Eventually, everyone starts sexing, and the cops come to arrest everyone, because...sexing is a crime I guess? I hope D'ark doesn't think this reflects the actual laws governing sex in the UK. Although knowing him, he probably thinks the story takes place IN AMERICA! Vernon puts a sexing spell on the cops and they start sexing too. ...urgh. I know there's been some controversy about the way Rowling treats the use of Love Potions, but this is really gross. Come on D'ark, you may be a bit strange, but I would've thought you'd be above this.

We then cut to TOMORROW. And we get this:

"No I am headteacher" he bellowed "I will take no crap from noone"

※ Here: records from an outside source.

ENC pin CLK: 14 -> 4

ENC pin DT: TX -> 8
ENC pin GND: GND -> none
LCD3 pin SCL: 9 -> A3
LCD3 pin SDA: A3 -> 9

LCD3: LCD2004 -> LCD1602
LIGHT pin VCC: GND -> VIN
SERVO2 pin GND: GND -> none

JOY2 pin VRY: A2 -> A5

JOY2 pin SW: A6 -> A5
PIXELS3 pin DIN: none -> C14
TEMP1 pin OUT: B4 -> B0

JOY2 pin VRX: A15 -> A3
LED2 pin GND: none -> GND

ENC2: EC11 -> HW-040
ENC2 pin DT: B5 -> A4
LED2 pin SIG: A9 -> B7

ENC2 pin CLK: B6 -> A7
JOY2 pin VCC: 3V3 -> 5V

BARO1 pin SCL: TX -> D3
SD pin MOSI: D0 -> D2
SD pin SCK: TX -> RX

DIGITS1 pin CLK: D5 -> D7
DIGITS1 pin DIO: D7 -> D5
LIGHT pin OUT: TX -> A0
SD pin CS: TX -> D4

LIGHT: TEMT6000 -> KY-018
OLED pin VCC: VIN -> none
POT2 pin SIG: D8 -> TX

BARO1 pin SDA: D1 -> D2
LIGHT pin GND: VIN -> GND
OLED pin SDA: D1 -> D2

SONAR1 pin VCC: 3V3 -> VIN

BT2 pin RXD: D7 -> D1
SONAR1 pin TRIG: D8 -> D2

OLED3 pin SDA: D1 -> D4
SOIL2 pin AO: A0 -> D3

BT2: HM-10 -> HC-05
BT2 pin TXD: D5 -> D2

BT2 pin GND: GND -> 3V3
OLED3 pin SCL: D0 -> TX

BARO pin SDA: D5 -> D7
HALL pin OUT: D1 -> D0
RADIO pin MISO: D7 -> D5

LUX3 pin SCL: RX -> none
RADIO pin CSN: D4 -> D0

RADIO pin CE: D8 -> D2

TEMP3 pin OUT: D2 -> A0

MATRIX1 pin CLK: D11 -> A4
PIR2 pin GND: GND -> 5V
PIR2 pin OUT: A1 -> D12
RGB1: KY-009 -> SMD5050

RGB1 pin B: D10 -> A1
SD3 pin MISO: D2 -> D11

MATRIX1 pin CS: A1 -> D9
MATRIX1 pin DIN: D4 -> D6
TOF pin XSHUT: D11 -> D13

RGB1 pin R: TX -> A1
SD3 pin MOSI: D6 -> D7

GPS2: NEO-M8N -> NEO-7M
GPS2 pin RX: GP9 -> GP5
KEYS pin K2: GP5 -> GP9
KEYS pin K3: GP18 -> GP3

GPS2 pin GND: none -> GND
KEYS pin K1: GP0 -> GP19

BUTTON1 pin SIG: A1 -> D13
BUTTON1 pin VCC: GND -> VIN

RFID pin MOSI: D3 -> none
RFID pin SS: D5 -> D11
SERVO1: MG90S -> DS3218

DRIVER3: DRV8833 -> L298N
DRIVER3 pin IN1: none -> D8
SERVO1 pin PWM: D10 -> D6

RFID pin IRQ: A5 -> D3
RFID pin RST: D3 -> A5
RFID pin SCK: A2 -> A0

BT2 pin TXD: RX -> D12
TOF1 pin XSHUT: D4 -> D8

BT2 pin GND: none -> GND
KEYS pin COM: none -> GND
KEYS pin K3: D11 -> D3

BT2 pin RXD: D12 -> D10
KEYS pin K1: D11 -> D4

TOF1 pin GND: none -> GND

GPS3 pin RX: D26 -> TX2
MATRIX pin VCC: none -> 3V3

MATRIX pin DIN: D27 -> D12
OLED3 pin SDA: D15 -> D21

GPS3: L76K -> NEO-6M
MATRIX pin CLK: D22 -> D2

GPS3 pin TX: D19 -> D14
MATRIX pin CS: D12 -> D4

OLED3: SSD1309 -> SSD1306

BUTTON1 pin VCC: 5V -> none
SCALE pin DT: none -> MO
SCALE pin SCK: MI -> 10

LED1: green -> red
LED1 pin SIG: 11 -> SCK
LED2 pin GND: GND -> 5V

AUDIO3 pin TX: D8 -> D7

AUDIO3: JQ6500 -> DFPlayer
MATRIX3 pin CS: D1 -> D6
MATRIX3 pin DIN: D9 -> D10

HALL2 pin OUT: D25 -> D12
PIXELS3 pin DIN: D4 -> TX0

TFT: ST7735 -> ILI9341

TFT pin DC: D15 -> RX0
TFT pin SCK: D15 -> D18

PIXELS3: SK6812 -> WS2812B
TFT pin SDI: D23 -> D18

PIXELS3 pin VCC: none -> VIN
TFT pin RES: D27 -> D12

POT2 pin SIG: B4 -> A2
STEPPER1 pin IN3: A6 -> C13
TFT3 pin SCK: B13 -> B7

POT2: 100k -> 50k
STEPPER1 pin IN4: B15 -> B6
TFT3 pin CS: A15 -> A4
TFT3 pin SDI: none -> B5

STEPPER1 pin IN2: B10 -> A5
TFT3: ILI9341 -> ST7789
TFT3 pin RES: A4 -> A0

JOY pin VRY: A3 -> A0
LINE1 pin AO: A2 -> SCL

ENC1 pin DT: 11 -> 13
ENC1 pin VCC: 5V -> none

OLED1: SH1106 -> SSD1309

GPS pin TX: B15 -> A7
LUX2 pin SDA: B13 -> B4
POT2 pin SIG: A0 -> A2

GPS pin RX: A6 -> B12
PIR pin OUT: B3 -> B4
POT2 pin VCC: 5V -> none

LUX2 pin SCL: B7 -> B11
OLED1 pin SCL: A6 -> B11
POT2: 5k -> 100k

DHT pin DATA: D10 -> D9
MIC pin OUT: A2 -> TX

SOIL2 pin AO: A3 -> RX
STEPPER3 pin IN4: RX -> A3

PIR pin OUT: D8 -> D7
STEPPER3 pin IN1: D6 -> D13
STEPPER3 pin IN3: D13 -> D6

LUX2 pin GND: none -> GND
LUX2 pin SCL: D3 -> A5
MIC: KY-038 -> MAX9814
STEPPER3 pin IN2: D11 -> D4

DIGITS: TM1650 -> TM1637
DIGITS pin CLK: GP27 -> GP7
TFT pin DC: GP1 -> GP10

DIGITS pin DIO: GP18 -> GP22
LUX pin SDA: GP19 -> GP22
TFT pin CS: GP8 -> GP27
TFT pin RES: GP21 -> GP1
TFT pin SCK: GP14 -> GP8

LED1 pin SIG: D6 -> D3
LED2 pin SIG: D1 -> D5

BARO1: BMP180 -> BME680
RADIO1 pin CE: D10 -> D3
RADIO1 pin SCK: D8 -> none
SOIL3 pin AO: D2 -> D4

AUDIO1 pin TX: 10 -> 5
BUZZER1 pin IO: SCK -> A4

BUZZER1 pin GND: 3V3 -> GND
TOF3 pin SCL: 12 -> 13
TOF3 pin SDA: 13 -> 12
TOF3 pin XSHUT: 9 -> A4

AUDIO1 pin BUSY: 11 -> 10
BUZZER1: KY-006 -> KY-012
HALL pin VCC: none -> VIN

Umbridge walked out crying and kissing a picture of a cat.

WHAT JUST HAPPENED!

I DON'T KNOW!

For once, this one time in my entire time of knowing who you are, D'ark, I understand you. I understand you because I don't have a clue what just happened either. I don't think any of the readers of this liveblog do. I don't think anyone, even you, ever will. Truly, it is a Riddle for the Ages.

Also, Umbridge, cry? Please.

All that's left is this:

BUT I MIGHT WRITE IT ONE DAY

KEEP REVIEWING FOR MORE CHPTERS PLEASEEEEEE!

Well, I guess he didn't get many reviews, because this is where this fic is put to rest. There was never any more.

Still, chin up. At least we still have Dark Yagami.

...assuming that's actually a good thing.

Hope you enjoyed this.
29th Jan '11 1:55:25 PM flag for mods
comments
What in the name of pogostick robot cthulhu is this? I mean... what? I know the author isn't exactly known for his stellar consistent writing, but... seriously... what? Just... what?
slowzombie 29th Jan 11
I find it interesting that this fic seems to be baffling you more than Light and Dark is. Maybe it's because you're so deeply immersed in the latter that you've become desensitized.

Also, edited the installment to correct something: it's Voldemort who parachutes in through the skylight (what a sentence) not Vernon. Although that only mildly increases the amount of sense made.
Idler20 29th Jan 11
"Boy this is sexy" cracked me up, mainly because there's no way to say it without sounding sarcastic.